Interest earnings bring income to the association, and inflation takes it away. Accounting for interest earnings is good, as it provides income to the association, supplementing owner contributions. Inflation means that your projected Reserve expenses get more and more expensive in future years. But do interest and inflation offset each other? No. Not even close!

Accounting for Interest vs. Inflation

Inflation is unfortunately far more significant to an Association than interest, because inflation works its effect on the entire value of all your Reserve components. Interest, on the other hand, is only earned on the much smaller amount of Reserve cash actually in the bank.
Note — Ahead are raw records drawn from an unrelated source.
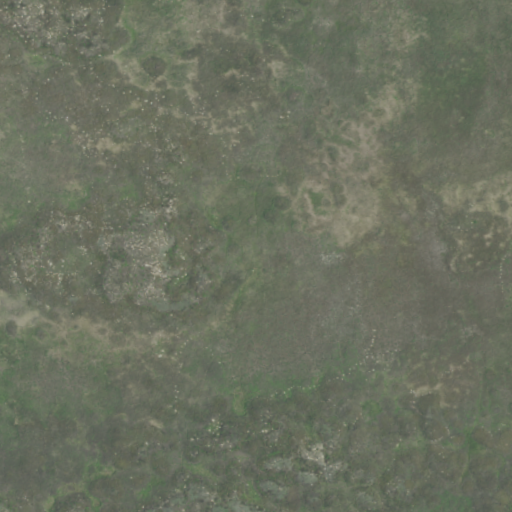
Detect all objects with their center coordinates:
park: (256, 256)
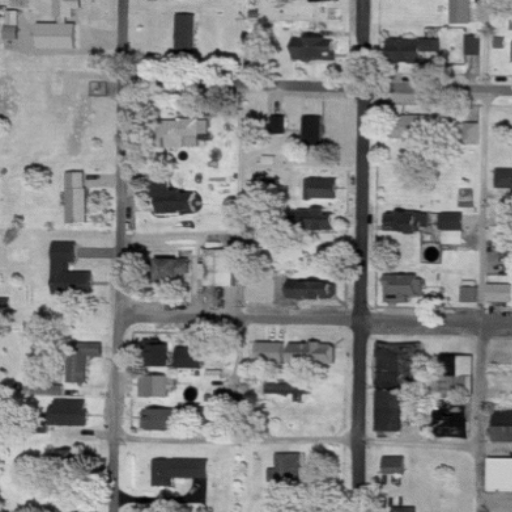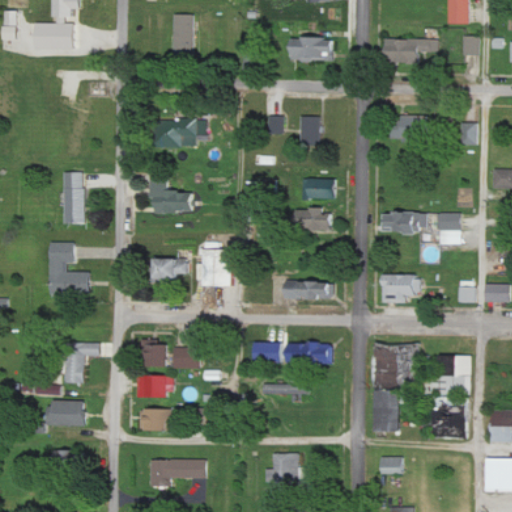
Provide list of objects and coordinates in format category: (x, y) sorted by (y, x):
building: (338, 0)
building: (461, 11)
building: (13, 24)
building: (63, 26)
building: (188, 34)
building: (473, 45)
building: (315, 48)
building: (416, 50)
road: (316, 87)
building: (280, 125)
building: (416, 128)
building: (314, 129)
building: (187, 132)
building: (473, 133)
building: (504, 178)
building: (325, 188)
building: (174, 195)
building: (78, 197)
building: (322, 219)
building: (409, 221)
building: (452, 228)
road: (120, 256)
road: (361, 256)
road: (483, 256)
building: (510, 262)
building: (224, 267)
building: (179, 268)
building: (71, 272)
building: (404, 287)
building: (315, 289)
building: (499, 292)
building: (470, 294)
road: (316, 316)
building: (92, 349)
building: (274, 352)
building: (160, 353)
building: (314, 353)
building: (191, 358)
building: (461, 367)
building: (79, 370)
building: (216, 375)
building: (159, 386)
building: (51, 389)
building: (290, 389)
building: (392, 410)
building: (74, 413)
building: (160, 419)
building: (503, 425)
road: (298, 442)
building: (65, 457)
building: (395, 465)
building: (180, 470)
building: (287, 471)
building: (501, 474)
building: (406, 509)
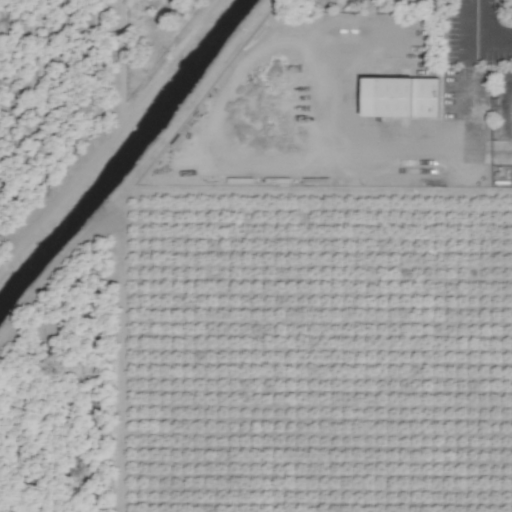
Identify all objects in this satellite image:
road: (481, 31)
building: (403, 96)
crop: (76, 232)
crop: (320, 341)
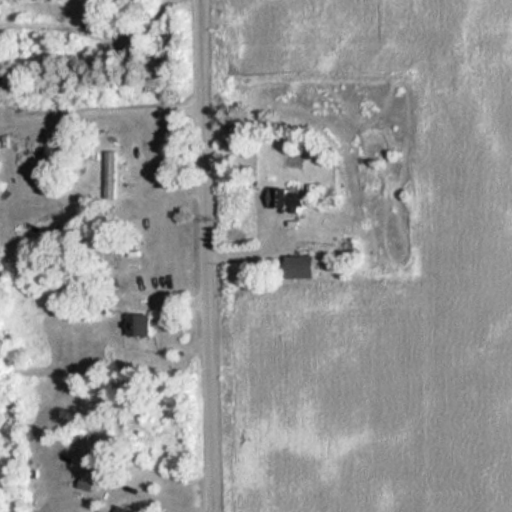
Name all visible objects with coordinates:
building: (1, 6)
building: (111, 173)
building: (289, 199)
road: (207, 256)
building: (302, 266)
building: (142, 325)
building: (117, 427)
building: (121, 509)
Associations that assume interest earnings will offset the rising costs due to inflation are flat out wrong.

So, avoid these three common Reserve Study mistakes:

• Ignoring them both – (i.e., assuming they are both zero)
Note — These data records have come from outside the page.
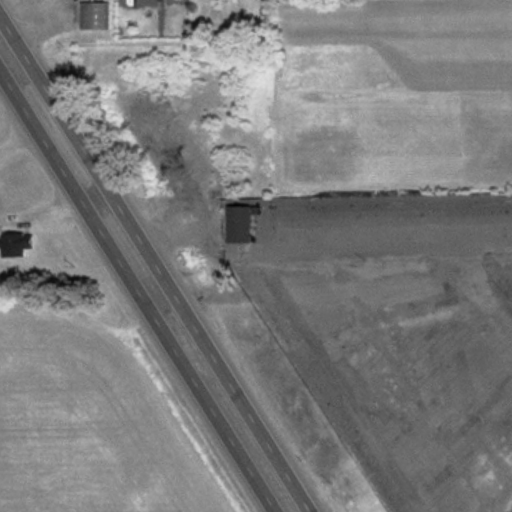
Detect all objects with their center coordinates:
building: (93, 15)
building: (239, 224)
building: (13, 245)
road: (158, 259)
road: (137, 290)
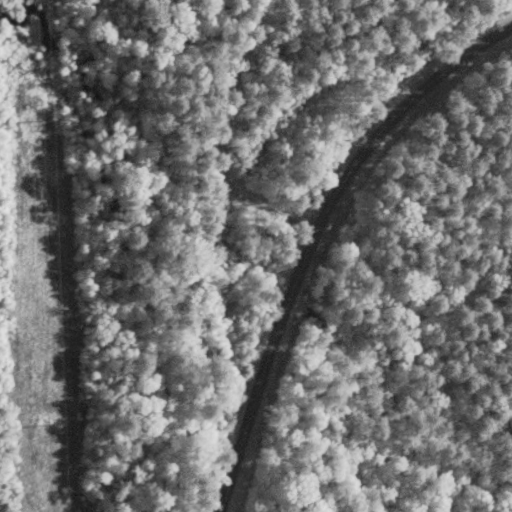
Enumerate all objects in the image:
power tower: (45, 120)
road: (212, 132)
road: (240, 184)
power tower: (52, 424)
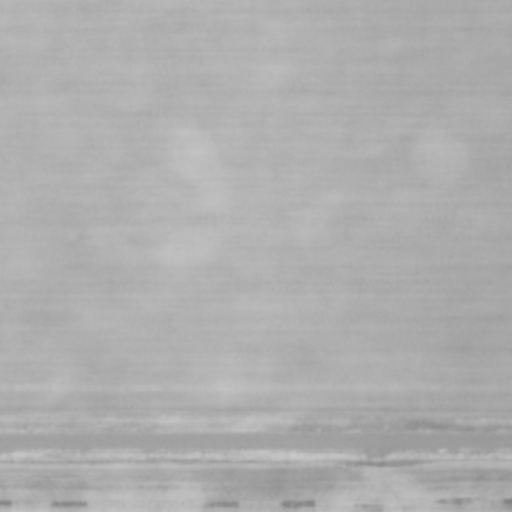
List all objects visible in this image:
road: (256, 439)
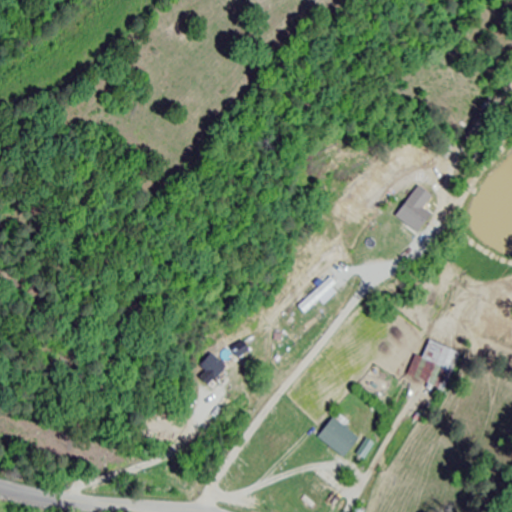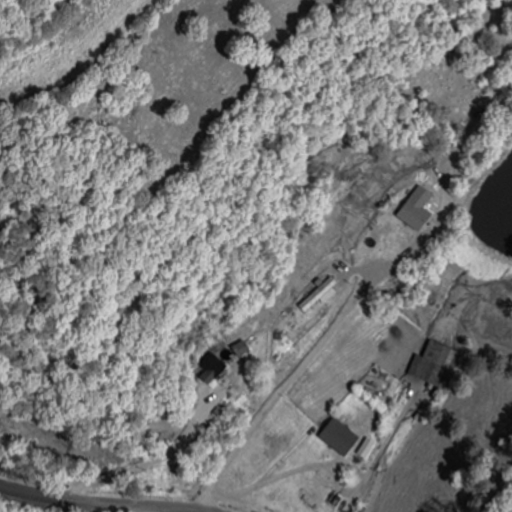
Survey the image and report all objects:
building: (418, 210)
building: (433, 360)
building: (341, 438)
road: (235, 440)
road: (87, 443)
building: (315, 498)
road: (96, 503)
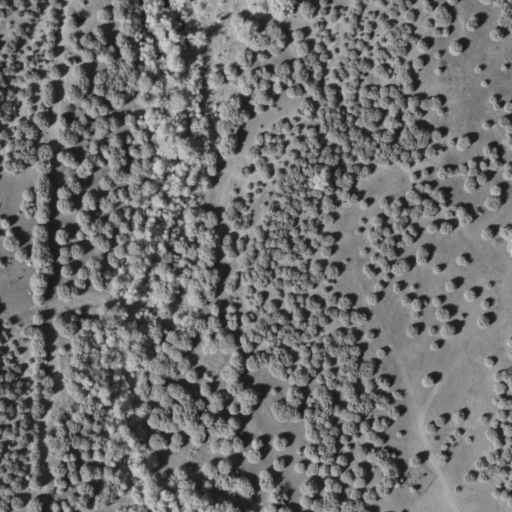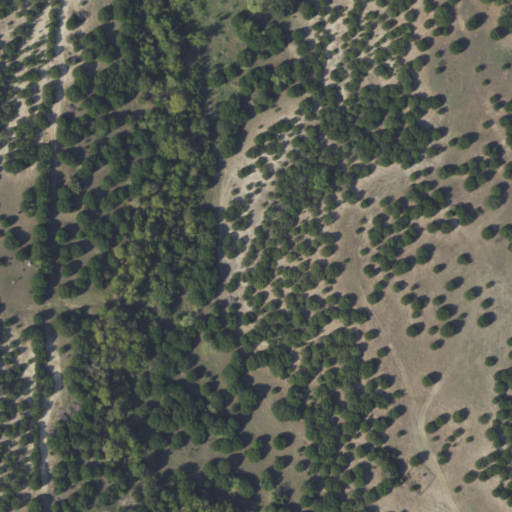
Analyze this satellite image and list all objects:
road: (207, 347)
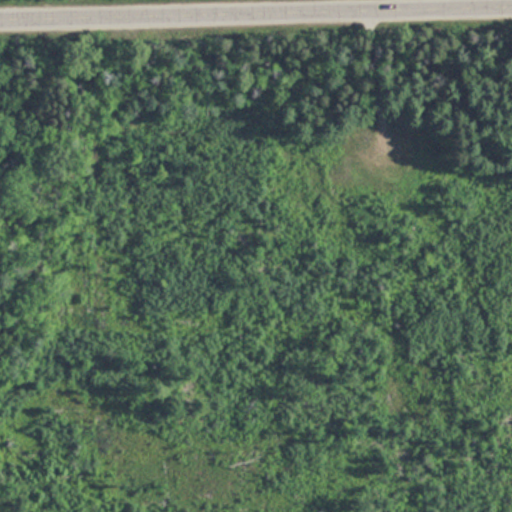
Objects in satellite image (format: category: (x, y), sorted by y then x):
road: (256, 17)
park: (256, 256)
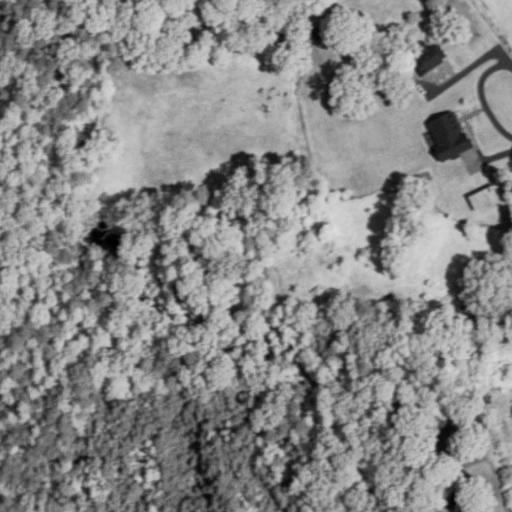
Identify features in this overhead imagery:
building: (328, 29)
building: (430, 59)
road: (503, 68)
building: (511, 281)
building: (448, 438)
building: (454, 499)
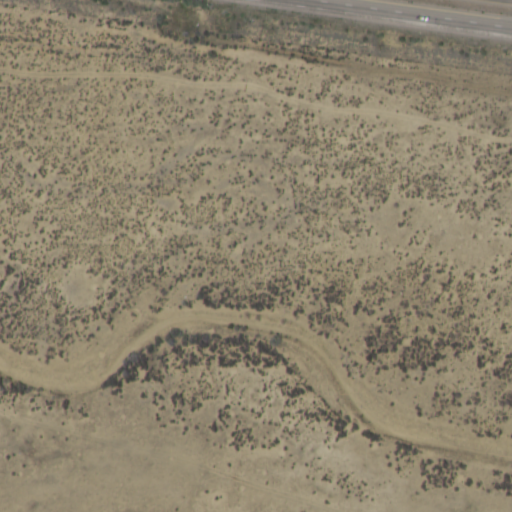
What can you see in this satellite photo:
road: (415, 13)
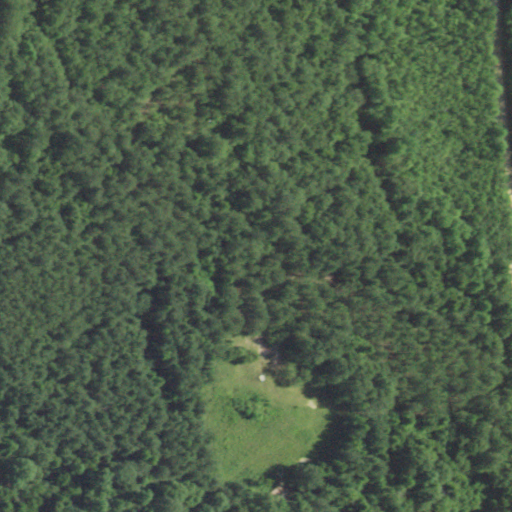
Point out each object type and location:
road: (502, 108)
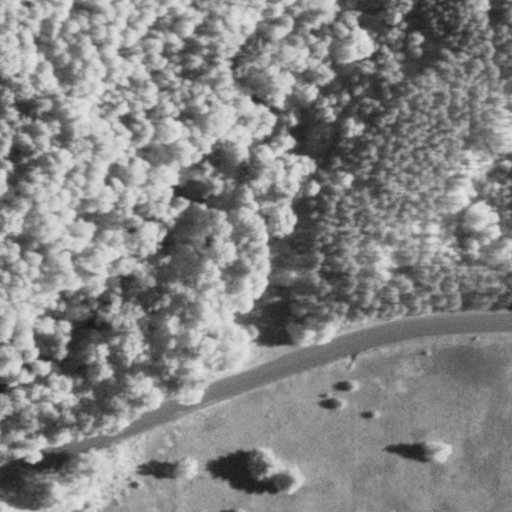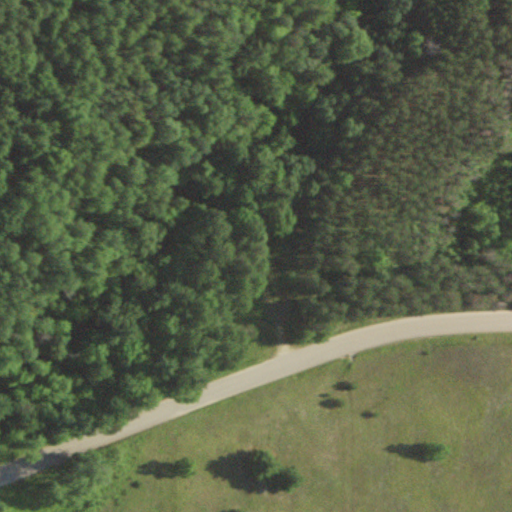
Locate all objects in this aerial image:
road: (251, 377)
Although interest rates are low now and some associations fail to keep their Reserves in interest-bearing accounts, inflation is not zero. Inflation doesn’t go away if you pretend it doesn’t exist. Even an incorrect estimate (don’t worry, all projections about the future are likely to be incorrect!) for interest and inflation will be closer to reality than guessing that both will be zero.

• Counting on interest to “offset” inflation

Remember, inflation affects the entire “value” of your Reserve expenses, while interest is only earned on the much smaller amount of Reserve cash actually in the bank. Interest earnings will never offset the larger influence of inflation.
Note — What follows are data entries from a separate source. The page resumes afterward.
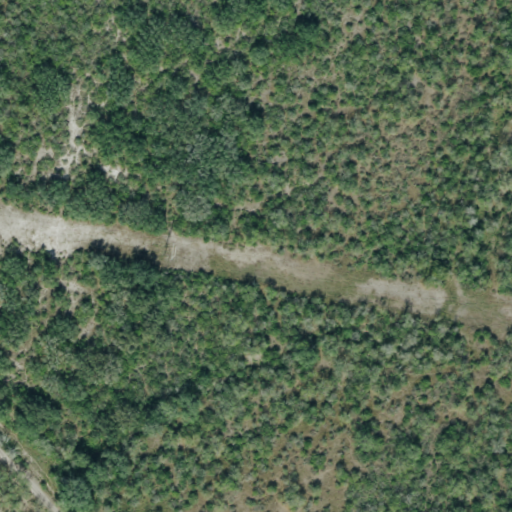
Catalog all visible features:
power tower: (165, 252)
road: (27, 480)
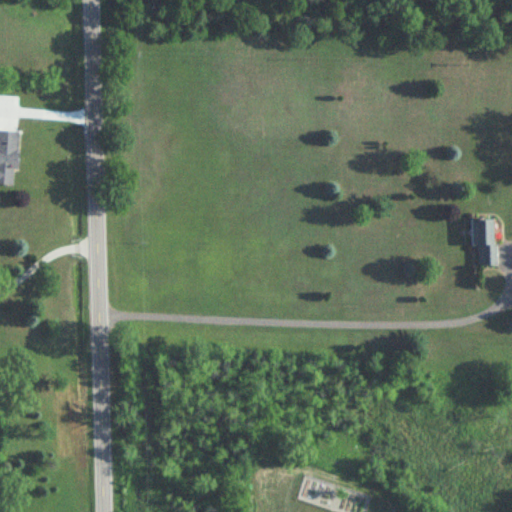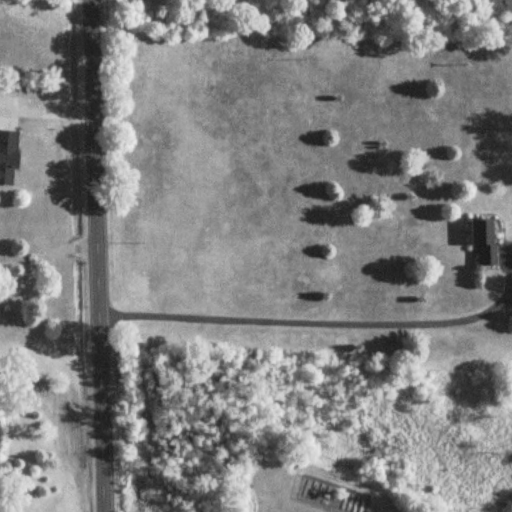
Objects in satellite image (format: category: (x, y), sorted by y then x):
road: (44, 113)
building: (8, 158)
building: (484, 242)
road: (92, 255)
road: (42, 258)
road: (308, 316)
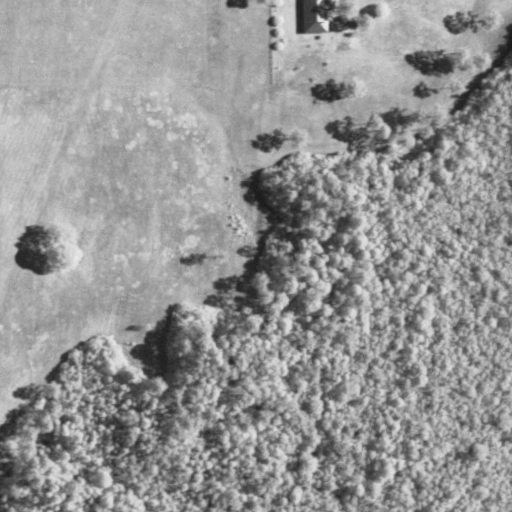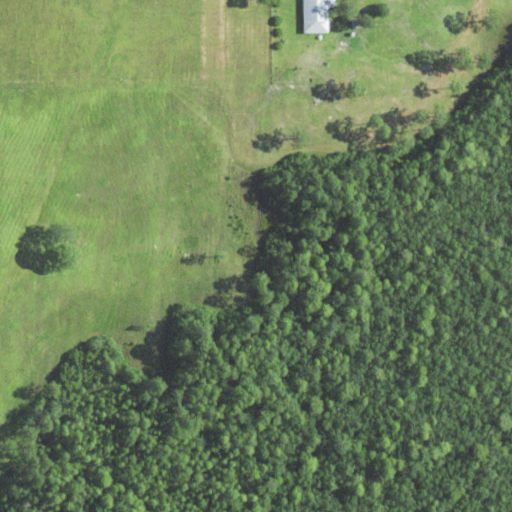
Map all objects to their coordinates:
building: (313, 15)
building: (313, 16)
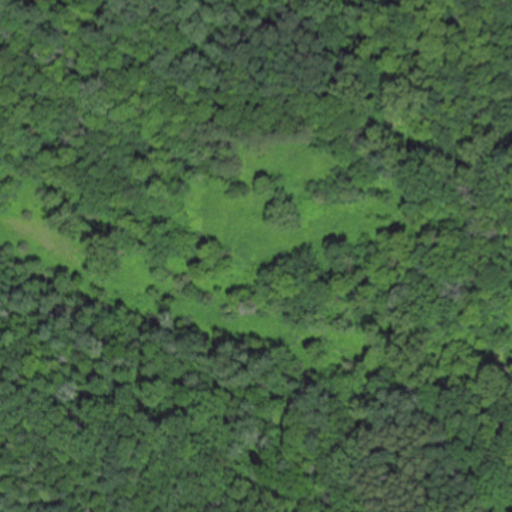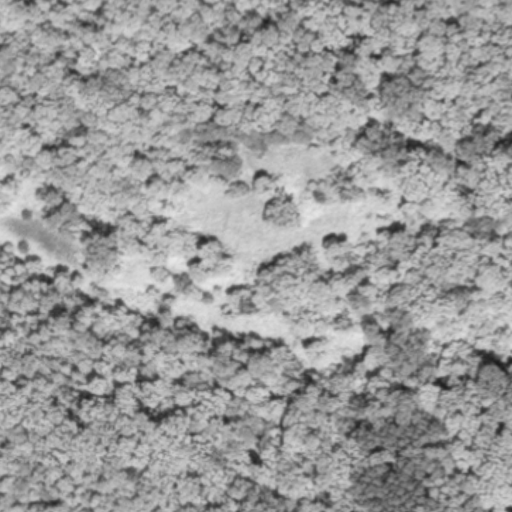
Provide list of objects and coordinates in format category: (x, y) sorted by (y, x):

• Relying on frequent (i.e., annual) Reserve Study Updates to offset the effect of inflation

Ignoring the very real effects of inflation means you are doomed to a future of under-funding for future expenses. Annual Reserve Study Updates will allow you to make refinements and corrections along the way, but the Association will always be “falling behind” when the effects of inflation are ignored. Actual Repair & Replacement costs will always be higher than the Reserve Study predicts, and the Reserve Fund will never catch up or grow to a position of strength.

Associations that ignore the real effects of interest and inflation are making a significant Reserve Funding mistake. These associations find that even if they update their Reserve Study each year, they are continually under-funded. This is because their Funding Plans were designed for unrealistically low future expenses. So take a look at your bank statement to get your interest earnings rate (perhaps reduced 30% to account for taxes), and use a stable multi-yr estimate for future inflation (the average over the last 10 yrs was 2.27%, the average over the last 20 yrs was 2.55%). In Hawaii, it is required that associations use an inflation rate no less than the Honolulu Consumer Price Index for All Urban Consumers for the prior year (which was 3.7% for 2011).

An accurate and useful Reserve Study has, as its foundation, a realistic Reserve Component List, detailing the Scope (current replacement cost) and Schedule (Remaining Useful Life) of the items that will eventually need to be repaired or replaced. Don’t undermine the credibility of the report by excluding realistic estimates for both interest and inflation. Your current and future homeowners are counting on it!